|Title||Comparison of gas analyzers for eddy covariance: Effects of analyzer type and spectral corrections on fluxes|
|Publication Type||Journal Article|
|Year of Publication||2019|
|Authors||Polonik P., Chan W.S, Billesbach D.P, Burba G., Li J., Nottrott A., Bogoev I., Conrad B., Biraud S.C|
|Journal||Agricultural and Forest Meteorology|
|Type of Article||Article|
|Keywords||agriculture; attenuation; Carbon dioxide; carbon-dioxide; CO2 flux; correction; Data quality; Eddy covariance; fluxes; Forestry; Frequency loss; frequency-response corrections; Gas analyzer; induced flow distortion; Meteorology & Atmospheric Sciences; open-path; sensible heat-flux; sonic anemometers; spectral; surface-layer; Water vapor; water-vapor|
The eddy covariance technique (EC) is used at hundreds of field sites worldwide to measure trace gas exchange between the surface and the atmosphere. Data quality and correction methods for EC have been studied empirically and theoretically for many years. The recent development of new gas analyzers has led to an increase in technological options for users. Open-path (no inlet tube) and closed-path (long inlet tube) sensors have been used for a long time, whereas enclosed-path (short inlet tube) sensors are relatively new.

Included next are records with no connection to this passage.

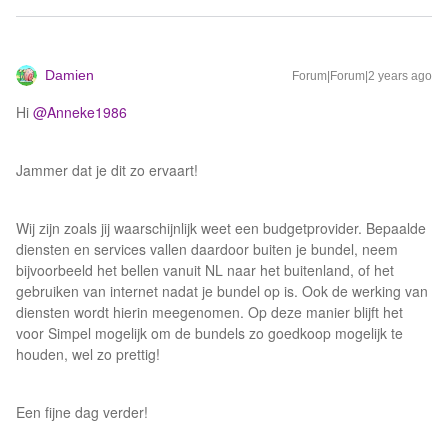
Damien
Forum|Forum|2 years ago
Hi
@Anneke1986
Jammer dat je dit zo ervaart!
Wij zijn zoals jij waarschijnlijk weet een budgetprovider. Bepaalde
diensten en services vallen daardoor buiten je bundel, neem
bijvoorbeeld het bellen vanuit NL naar het buitenland, of het
gebruiken van internet nadat je bundel op is. Ook de werking van
diensten wordt hierin meegenomen. Op deze manier blijft het
voor Simpel mogelijk om de bundels zo goedkoop mogelijk te
houden, wel zo prettig!
Een fijne dag verder!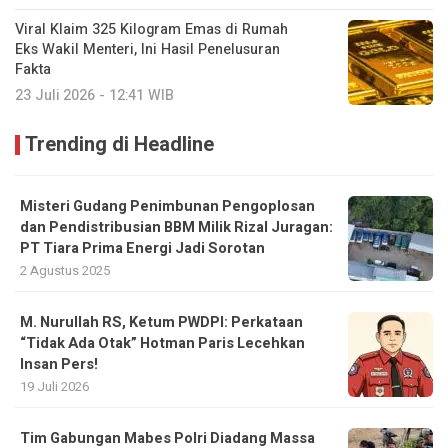
Viral Klaim 325 Kilogram Emas di Rumah
Eks Wakil Menteri, Ini Hasil Penelusuran
Fakta
23 Juli 2026 - 12:41 WIB
Trending di Headline
Misteri Gudang Penimbunan Pengoplosan
dan Pendistribusian BBM Milik Rizal Juragan:
PT Tiara Prima Energi Jadi Sorotan
2 Agustus 2025
M. Nurullah RS, Ketum PWDPI: Perkataan
“Tidak Ada Otak” Hotman Paris Lecehkan
Insan Pers!
19 Juli 2026
Tim Gabungan Mabes Polri Diadang Massa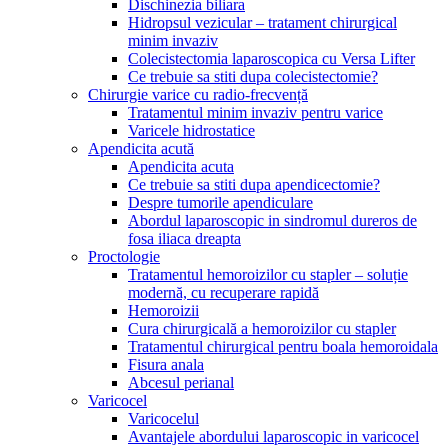
Dischinezia biliara
Hidropsul vezicular – tratament chirurgical
minim invaziv
Colecistectomia laparoscopica cu Versa Lifter
Ce trebuie sa stiti dupa colecistectomie?
Chirurgie varice cu radio-frecvență
Tratamentul minim invaziv pentru varice
Varicele hidrostatice
Apendicita acută
Apendicita acuta
Ce trebuie sa stiti dupa apendicectomie?
Despre tumorile apendiculare
Abordul laparoscopic in sindromul dureros de
fosa iliaca dreapta
Proctologie
Tratamentul hemoroizilor cu stapler – soluție
modernă, cu recuperare rapidă
Hemoroizii
Cura chirurgicală a hemoroizilor cu stapler
Tratamentul chirurgical pentru boala hemoroidala
Fisura anala
Abcesul perianal
Varicocel
Varicocelul
Avantajele abordului laparoscopic in varicocel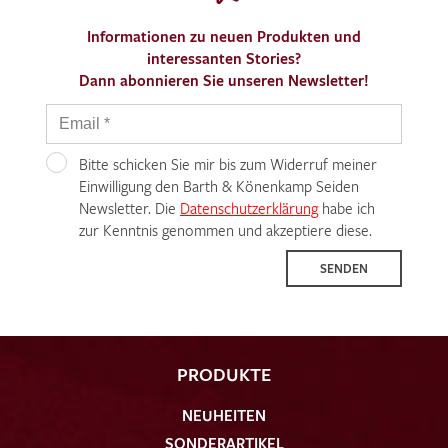
Informationen zu neuen Produkten und
interessanten Stories?
Dann abonnieren Sie unseren Newsletter!
Bitte schicken Sie mir bis zum Widerruf meiner
Einwilligung den Barth & Könenkamp Seiden
Newsletter. Die
Datenschutzerklärung
habe ich
zur Kenntnis genommen und akzeptiere diese.
SENDEN
PRODUKTE
NEUHEITEN
SONDERARTIKEL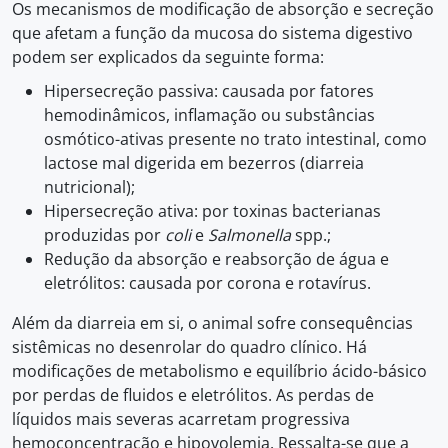
Os mecanismos de modificação de absorção e secreção
que afetam a função da mucosa do sistema digestivo
podem ser explicados da seguinte forma:
Hipersecreção passiva: causada por fatores
hemodinâmicos, inflamação ou substâncias
osmótico-ativas presente no trato intestinal, como
lactose mal digerida em bezerros (diarreia
nutricional);
Hipersecreção ativa: por toxinas bacterianas
produzidas por
coli
e
Salmonella
spp.;
Redução da absorção e reabsorção de água e
eletrólitos: causada por corona e rotavírus.
Além da diarreia em si, o animal sofre consequências
sistêmicas no desenrolar do quadro clínico. Há
modificações de metabolismo e equilíbrio ácido-básico
por perdas de fluidos e eletrólitos. As perdas de
líquidos mais severas acarretam progressiva
hemoconcentração e hipovolemia. Ressalta-se que a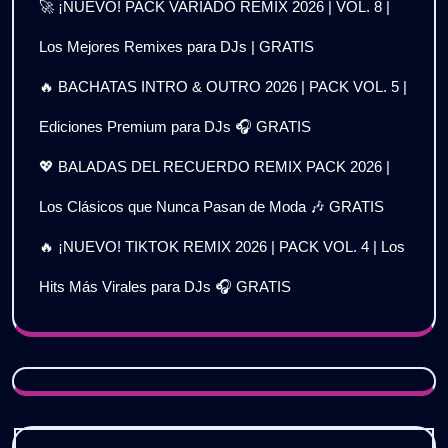
🚀 ¡NUEVO! PACK VARIADO REMIX 2026 | VOL. 8 |
Los Mejores Remixes para DJs | GRATIS
🔥 BACHATAS INTRO & OUTRO 2026 | PACK VOL. 5 |
Ediciones Premium para DJs 🎧 GRATIS
💖 BALADAS DEL RECUERDO REMIX PACK 2026 |
Los Clásicos que Nunca Pasan de Moda 🎶 GRATIS
🔥 ¡NUEVO! TIKTOK REMIX 2026 | PACK VOL. 4 | Los
Hits Más Virales para DJs 🎧 GRATIS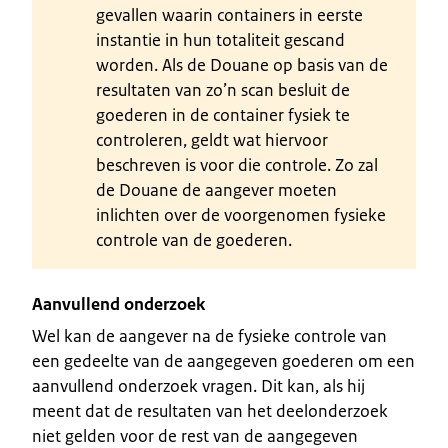
gevallen waarin containers in eerste
instantie in hun totaliteit gescand
worden. Als de Douane op basis van de
resultaten van zo’n scan besluit de
goederen in de container fysiek te
controleren, geldt wat hiervoor
beschreven is voor die controle. Zo zal
de Douane de aangever moeten
inlichten over de voorgenomen fysieke
controle van de goederen.
Aanvullend onderzoek
Wel kan de aangever na de fysieke controle van
een gedeelte van de aangegeven goederen om een
aanvullend onderzoek vragen. Dit kan, als hij
meent dat de resultaten van het deelonderzoek
niet gelden voor de rest van de aangegeven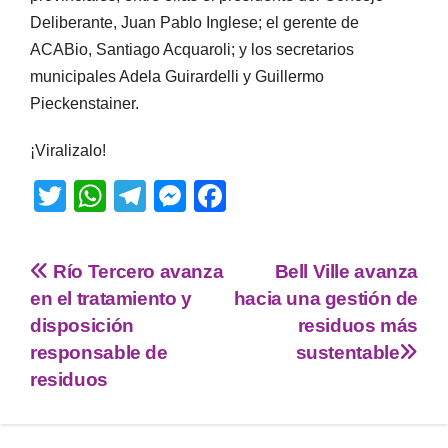
Deliberante, Juan Pablo Inglese; el gerente de
ACABio, Santiago Acquaroli; y los secretarios
municipales Adela Guirardelli y Guillermo
Pieckenstainer.
¡Viralizalo!
T
W
T
M
F
wi
h
el
e
a
tt
at
e
ss
c
Río Tercero avanza
Bell Ville avanza
er
s
gr
e
e
en el tratamiento y
hacia una gestión de
A
a
n
b
disposición
residuos más
p
m
g
o
responsable de
sustentable
residuos
p
er
o
k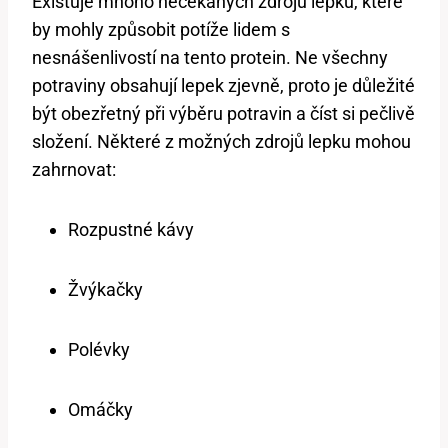
Existuje mnoho nečekaných zdrojů lepku, které
by mohly způsobit potíže lidem s
nesnášenlivostí na tento protein. Ne všechny
potraviny obsahují lepek zjevně, proto je důležité
být obezřetný při výběru potravin a číst si pečlivě
složení. Některé z možných zdrojů lepku mohou
zahrnovat:
Rozpustné kávy
Žvýkačky
Polévky
Omáčky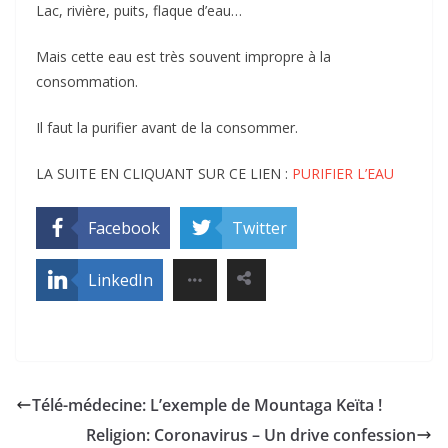
Lac, rivière, puits, flaque d’eau…
Mais cette eau est très souvent impropre à la
consommation.
Il faut la purifier avant de la consommer.
LA SUITE EN CLIQUANT SUR CE LIEN :
PURIFIER L’EAU
Facebook
Twitter
LinkedIn
Télé-médecine: L’exemple de Mountaga Keïta !
Religion: Coronavirus – Un drive confession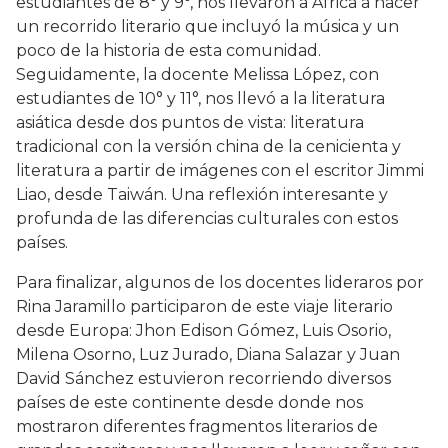
estudiantes de 8° y 9°, nos llevaron a África a hacer
un recorrido literario que incluyó la música y un
poco de la historia de esta comunidad.
Seguidamente, la docente Melissa López, con
estudiantes de 10° y 11°, nos llevó a la literatura
asiática desde dos puntos de vista: literatura
tradicional con la versión china de la cenicienta y
literatura a partir de imágenes con el escritor Jimmi
Liao, desde Taiwán. Una reflexión interesante y
profunda de las diferencias culturales con estos
países.
Para finalizar, algunos de los docentes lideraros por
Rina Jaramillo participaron de este viaje literario
desde Europa: Jhon Edison Gómez, Luis Osorio,
Milena Osorno, Luz Jurado, Diana Salazar y Juan
David Sánchez estuvieron recorriendo diversos
países de este continente desde donde nos
mostraron diferentes fragmentos literarios de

We tested the comparability of fluxes calculated from five different gas analyzers including two open-path (LI-7500 A from LI-COR, IRGASON from Campbell), two enclosed-path (CPEC200 from Campbell, LI-7200 from LI-COR), and one closed-path (2311-f from Picarro) analyzers, which were all located on a single tower at an irrigated alfalfa field in Davis, CA. To effectively compare sensors with different tube characteristics we used three different spectral correction methods. We found that all sensors, regardless of type, can be used to measure fluxes if appropriate corrections are applied and quality control measures are taken. However, the comparability strongly depended on the gas (CO2 or H2O) and the correction method. Average differences were below 4% for CO2 fluxes using any spectral correction method, but for H2O average differences were between 4% and 13% for the different methods. The magnitude of corrections also varied strongly, especially for water vapor fluxes. This study does not identify the best sensor, but rather weighs the benefits and difficulties of each sensor and sensor type. Our findings show that enclosed and closed-path gas analyzers that measure water vapor with inlet tubes experience large high frequency attenuation and should be corrected with empirical correction methods. This information presented here about different the diverse sensors be considered by investigators when choosing a sensor for a site or when analyzing EC measurements from multiple sites.